**WORK REQUIRED**
Copy out each line containing "more" from the entries below.

**DATA FOR THE TASK**
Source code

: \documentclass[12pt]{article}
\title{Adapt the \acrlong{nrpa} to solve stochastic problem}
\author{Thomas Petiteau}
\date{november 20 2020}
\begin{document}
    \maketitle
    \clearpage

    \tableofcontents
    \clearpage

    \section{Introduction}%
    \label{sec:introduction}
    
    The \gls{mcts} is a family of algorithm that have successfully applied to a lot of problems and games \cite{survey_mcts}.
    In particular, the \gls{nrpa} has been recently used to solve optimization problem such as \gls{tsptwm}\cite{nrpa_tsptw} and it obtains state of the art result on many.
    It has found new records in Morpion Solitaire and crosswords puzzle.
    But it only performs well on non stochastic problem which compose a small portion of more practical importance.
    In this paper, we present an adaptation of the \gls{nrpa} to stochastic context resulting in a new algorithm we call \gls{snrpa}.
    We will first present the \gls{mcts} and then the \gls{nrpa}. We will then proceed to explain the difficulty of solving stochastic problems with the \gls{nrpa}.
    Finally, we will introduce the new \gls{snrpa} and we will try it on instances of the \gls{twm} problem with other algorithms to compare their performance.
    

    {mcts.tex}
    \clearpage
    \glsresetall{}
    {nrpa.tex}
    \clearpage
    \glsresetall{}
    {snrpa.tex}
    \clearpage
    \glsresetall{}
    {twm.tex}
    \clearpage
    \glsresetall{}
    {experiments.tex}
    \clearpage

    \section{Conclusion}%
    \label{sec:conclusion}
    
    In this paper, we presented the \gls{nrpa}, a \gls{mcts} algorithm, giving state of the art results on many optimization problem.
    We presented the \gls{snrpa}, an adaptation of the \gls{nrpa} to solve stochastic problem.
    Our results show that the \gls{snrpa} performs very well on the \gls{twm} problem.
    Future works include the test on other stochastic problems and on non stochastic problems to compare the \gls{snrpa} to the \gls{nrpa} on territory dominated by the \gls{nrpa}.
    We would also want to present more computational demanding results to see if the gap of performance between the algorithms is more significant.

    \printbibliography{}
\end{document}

--

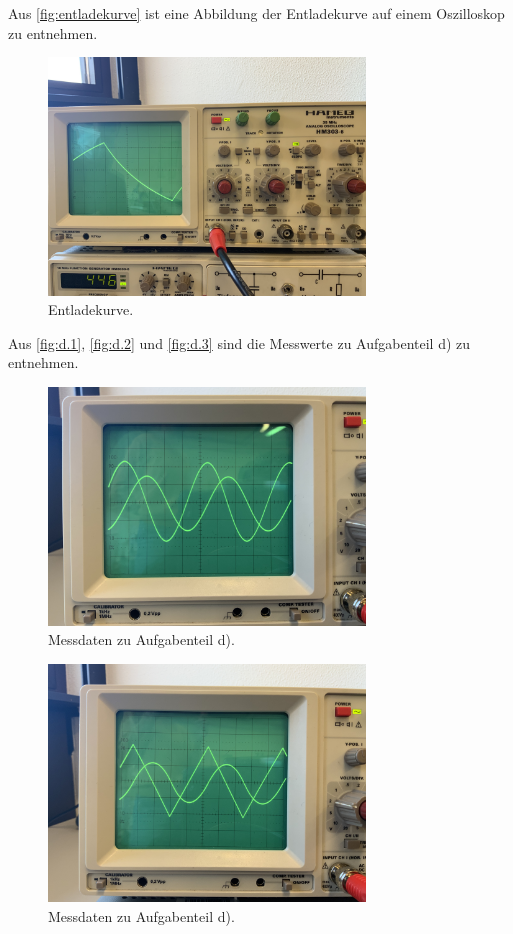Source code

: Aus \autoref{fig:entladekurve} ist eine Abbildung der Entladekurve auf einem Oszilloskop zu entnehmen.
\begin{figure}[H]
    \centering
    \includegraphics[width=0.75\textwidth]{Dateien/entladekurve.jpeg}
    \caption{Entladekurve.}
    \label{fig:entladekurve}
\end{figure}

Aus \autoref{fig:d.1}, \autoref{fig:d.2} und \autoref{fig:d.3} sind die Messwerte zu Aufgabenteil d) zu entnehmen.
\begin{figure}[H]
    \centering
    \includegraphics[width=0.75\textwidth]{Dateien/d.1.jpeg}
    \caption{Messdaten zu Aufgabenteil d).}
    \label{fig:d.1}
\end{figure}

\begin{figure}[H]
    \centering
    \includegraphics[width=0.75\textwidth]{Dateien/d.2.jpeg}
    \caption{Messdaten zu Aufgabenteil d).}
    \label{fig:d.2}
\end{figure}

**SOLUTION TO THE PROBLEM**
    But it only performs well on non stochastic problem which compose a small portion of more practical importance.
    We would also want to present more computational demanding results to see if the gap of performance between the algorithms is more significant.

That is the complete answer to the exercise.